▸ Aim of the exercise
Please set down each of the lines below once more, exactly, omitting all pictures.

▸ Pictures paired with source code
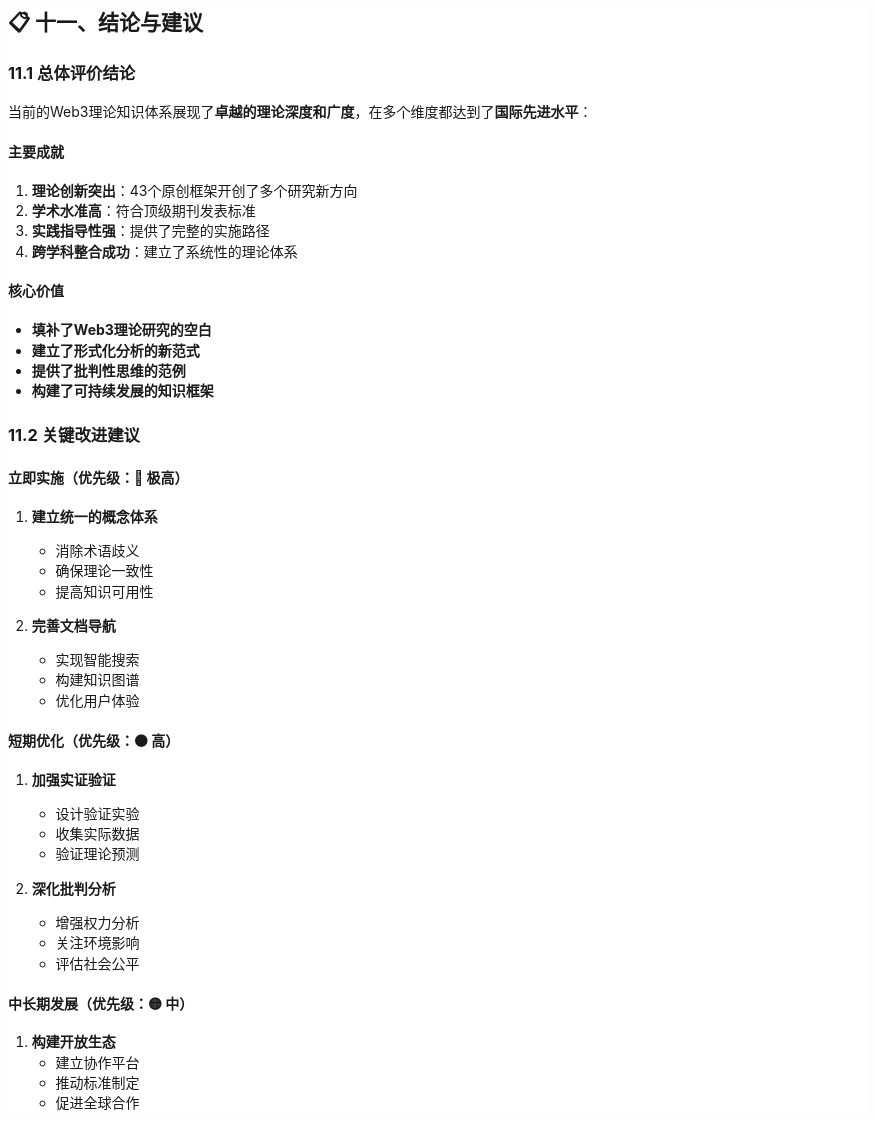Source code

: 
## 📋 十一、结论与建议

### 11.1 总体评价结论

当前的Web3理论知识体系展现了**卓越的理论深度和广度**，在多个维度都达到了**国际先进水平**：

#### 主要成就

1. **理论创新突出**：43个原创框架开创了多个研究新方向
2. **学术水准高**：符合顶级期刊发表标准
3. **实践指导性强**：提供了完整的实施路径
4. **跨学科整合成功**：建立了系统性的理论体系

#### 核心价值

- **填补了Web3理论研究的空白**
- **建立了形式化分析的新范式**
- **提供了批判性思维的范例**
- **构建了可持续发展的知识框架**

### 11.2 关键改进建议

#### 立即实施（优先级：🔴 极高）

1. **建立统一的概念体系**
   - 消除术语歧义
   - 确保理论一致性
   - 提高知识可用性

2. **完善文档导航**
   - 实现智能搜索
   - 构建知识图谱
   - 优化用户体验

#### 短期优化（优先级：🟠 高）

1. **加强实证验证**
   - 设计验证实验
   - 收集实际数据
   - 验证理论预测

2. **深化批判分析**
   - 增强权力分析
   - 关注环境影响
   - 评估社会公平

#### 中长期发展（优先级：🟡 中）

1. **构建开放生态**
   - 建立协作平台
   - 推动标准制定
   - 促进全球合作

▸ Exercise answer
Source code

: 
## 📋 十一、结论与建议

### 11.1 总体评价结论

当前的Web3理论知识体系展现了**卓越的理论深度和广度**，在多个维度都达到了**国际先进水平**：

#### 主要成就

1. **理论创新突出**：43个原创框架开创了多个研究新方向
2. **学术水准高**：符合顶级期刊发表标准
3. **实践指导性强**：提供了完整的实施路径
4. **跨学科整合成功**：建立了系统性的理论体系

#### 核心价值

- **填补了Web3理论研究的空白**
- **建立了形式化分析的新范式**
- **提供了批判性思维的范例**
- **构建了可持续发展的知识框架**

### 11.2 关键改进建议

#### 立即实施（优先级：🔴 极高）

1. **建立统一的概念体系**
   - 消除术语歧义
   - 确保理论一致性
   - 提高知识可用性

2. **完善文档导航**
   - 实现智能搜索
   - 构建知识图谱
   - 优化用户体验

#### 短期优化（优先级：🟠 高）

1. **加强实证验证**
   - 设计验证实验
   - 收集实际数据
   - 验证理论预测

2. **深化批判分析**
   - 增强权力分析
   - 关注环境影响
   - 评估社会公平

#### 中长期发展（优先级：🟡 中）

1. **构建开放生态**
   - 建立协作平台
   - 推动标准制定
   - 促进全球合作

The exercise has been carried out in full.